Tomorrow I’ll be giving a webcast over at ZDNet (sponsored by Oracle) on the Top 5 Database Security Resolutions for 2008. The resolutions have changed a bit since I first posted about them over here, and I decided to swap in data masking for the last one. I almost pulled it back out after I found out my sponsor (Oracle) just released a data masking product (I try to avoid being too promotional in my webinars), but it’s something I’ve been talking about for a while and it’s too important to pull just because a few people might think I was being biased.

We’re up to nearly 600 people registered for the event, making it one of the largest webcasts I’ve done.

But enough self-promotion; it’s time to talk about data masking.

Data masking started popping up as an issue about 3 years ago. At the time I was covering database security, but client calls were bouncing around between me on the security team and someone over in application development. It’s one of these annoying security issues that crosses organizational boundaries and ends up the responsibility of those will little security experience. It’s an issue that grew organically- first popping up in some audits related to GLBA (a financial services regulation), and now something we see required for PCI and a few other regulations.

Data masking is really a bad term for what we’re talking about. We can technically mask data anywhere, but when we use the term data masking we usually mean “test data generation” or “analytical data generation”. It’s the conversion of production data into either test and development data or data for a data warehouse (OLAP). For this post we’ll focus on test data generation, but the same techniques can be used for an OLAP where you want data that represents production data, but still protects the sensitive stuff.

And that’s our goal- to take sensitive data from a production system and convert it into non-sensitive data suitable for testing or analysis. We can do this through substitution, transposition, obfuscation, de-coupling, scrambling, hashing, or even encryption.

I’m going to quickly eliminate hashing and encryption from the discussion- those techniques are very effective at protecting data, but the result breaks the second rule of data masking- that the data is still representative of the source, without being sensitive.

Organizations are increasingly finding that data masking is mandated for regulatory compliance. It’s also an extremely effective way to reduce enterprise risk. Development and test environments are rarely as secure as production, and there’s little reason developers should have access to sensitive data. Analytical systems are often accessed by a wide variety of users, most of whom shouldn’t see sensitive data, with only a fraction of the access and other security controls in transactional systems.

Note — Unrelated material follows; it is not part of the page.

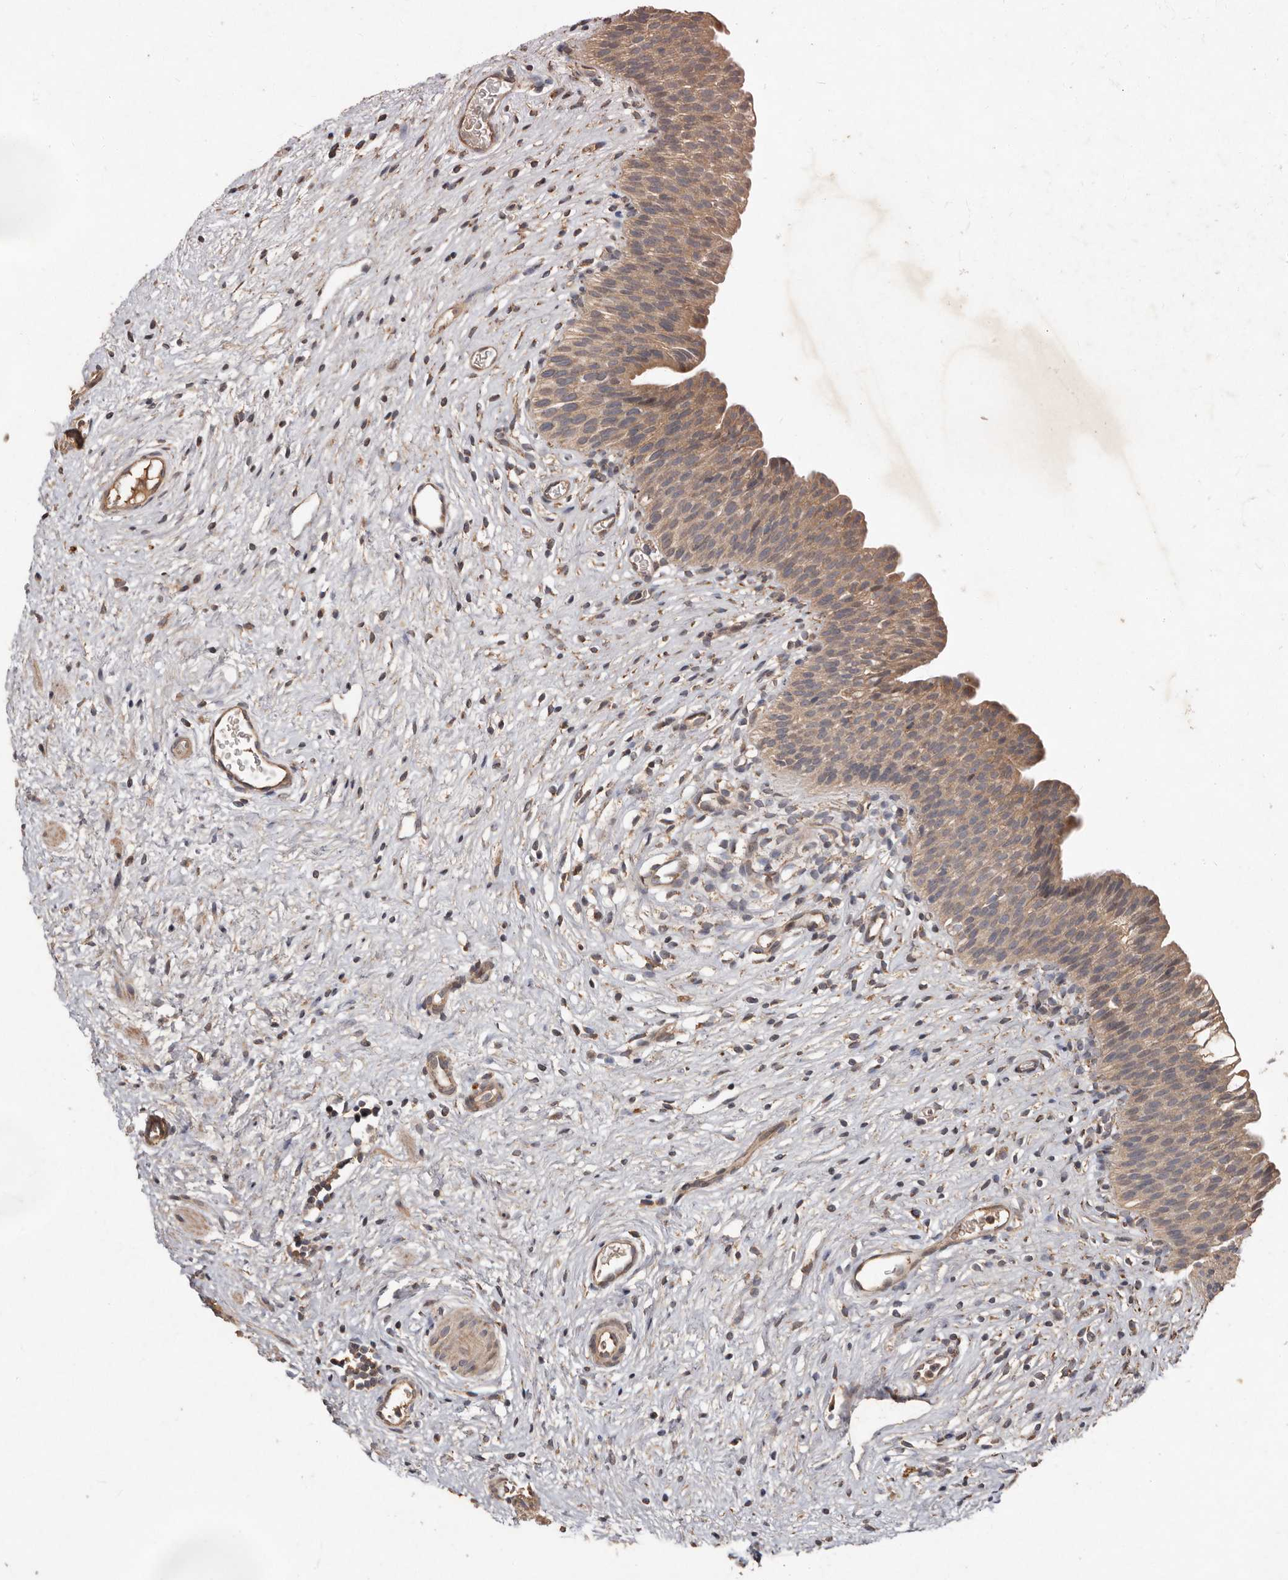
{"staining": {"intensity": "moderate", "quantity": ">75%", "location": "cytoplasmic/membranous"}, "tissue": "urinary bladder", "cell_type": "Urothelial cells", "image_type": "normal", "snomed": [{"axis": "morphology", "description": "Normal tissue, NOS"}, {"axis": "topography", "description": "Urinary bladder"}], "caption": "Protein staining of unremarkable urinary bladder shows moderate cytoplasmic/membranous positivity in about >75% of urothelial cells. The staining was performed using DAB (3,3'-diaminobenzidine) to visualize the protein expression in brown, while the nuclei were stained in blue with hematoxylin (Magnification: 20x).", "gene": "KIF26B", "patient": {"sex": "male", "age": 1}}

With that, and since I get way more hits if I have the “x laws” in the title, here are the Five Laws of Data Masking:

Masking must not be reversible. However you mask your data, it should never be possible to use it to retrieve the original sensitive data.
The results must be representative of the source data. The reason to mask data instead of just generating random data is that masking allows you to protect sensitive information that still resembles production data for development and testing purposes. This could include geographic distributions, credit card distributions (e.g., leaving the first 4 numbers unchanged, but scrambling the rest), or maintaining human readability of (fake) names and addresses.
Referential integrity must be maintained. Your masking solution should maintain referential integrity- if a credit card number is a primary key, and scrambled as part of masking, then all instances of that number linked through key pairs must be scrambled identically.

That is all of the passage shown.